Task objective :: Go through the listing below and gather every line with the word "center".

Data segment ::

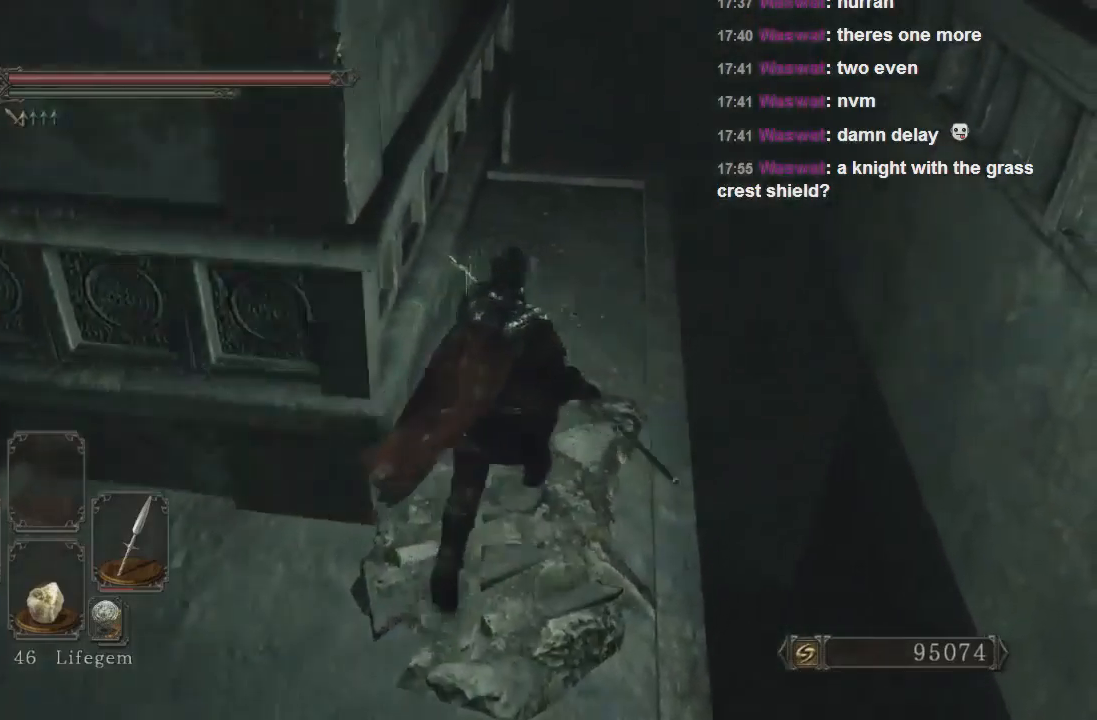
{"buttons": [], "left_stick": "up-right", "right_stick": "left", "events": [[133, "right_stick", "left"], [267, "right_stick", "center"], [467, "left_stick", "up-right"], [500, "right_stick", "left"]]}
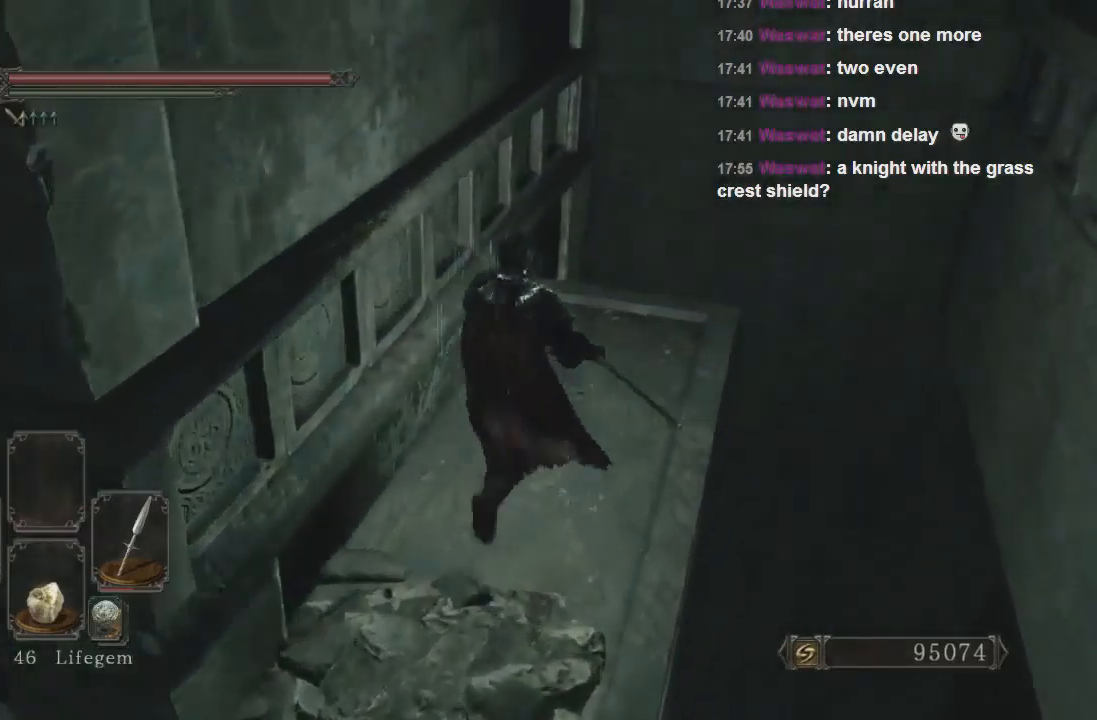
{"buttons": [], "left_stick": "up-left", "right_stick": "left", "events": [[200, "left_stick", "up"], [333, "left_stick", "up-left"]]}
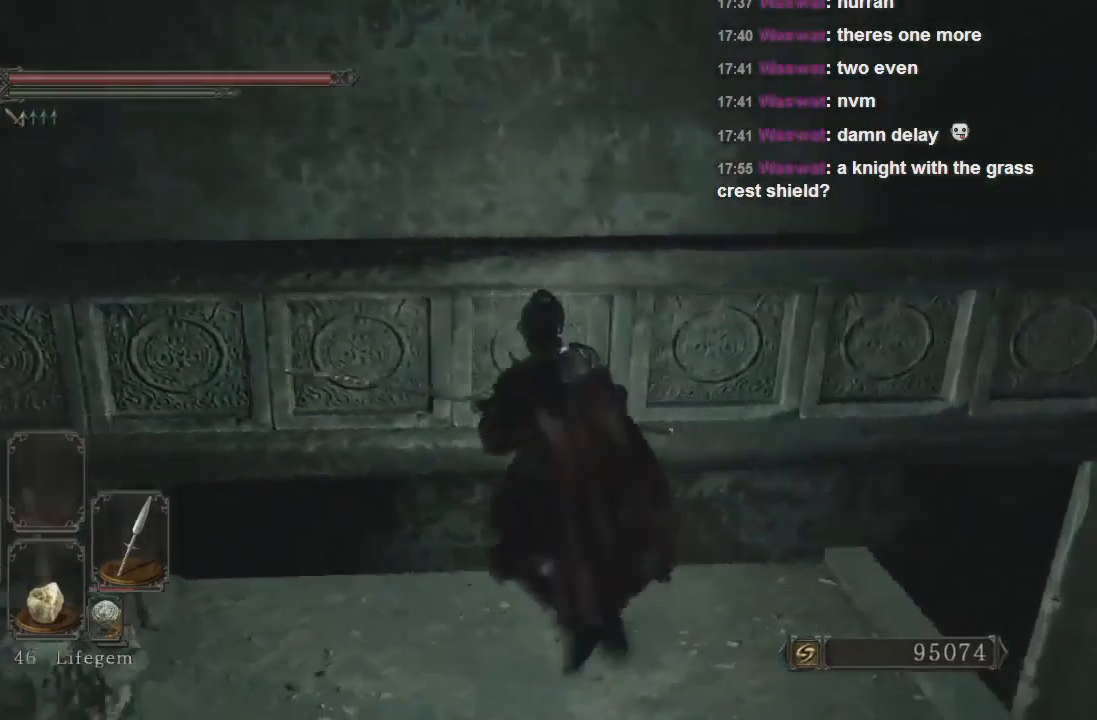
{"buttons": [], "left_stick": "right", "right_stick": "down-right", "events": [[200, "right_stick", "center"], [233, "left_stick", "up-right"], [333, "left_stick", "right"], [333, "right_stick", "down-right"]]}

Solution to this problem ::
{"buttons": [], "left_stick": "up-right", "right_stick": "left", "events": [[133, "right_stick", "left"], [267, "right_stick", "center"], [467, "left_stick", "up-right"], [500, "right_stick", "left"]]}
{"buttons": [], "left_stick": "right", "right_stick": "down-right", "events": [[200, "right_stick", "center"], [233, "left_stick", "up-right"], [333, "left_stick", "right"], [333, "right_stick", "down-right"]]}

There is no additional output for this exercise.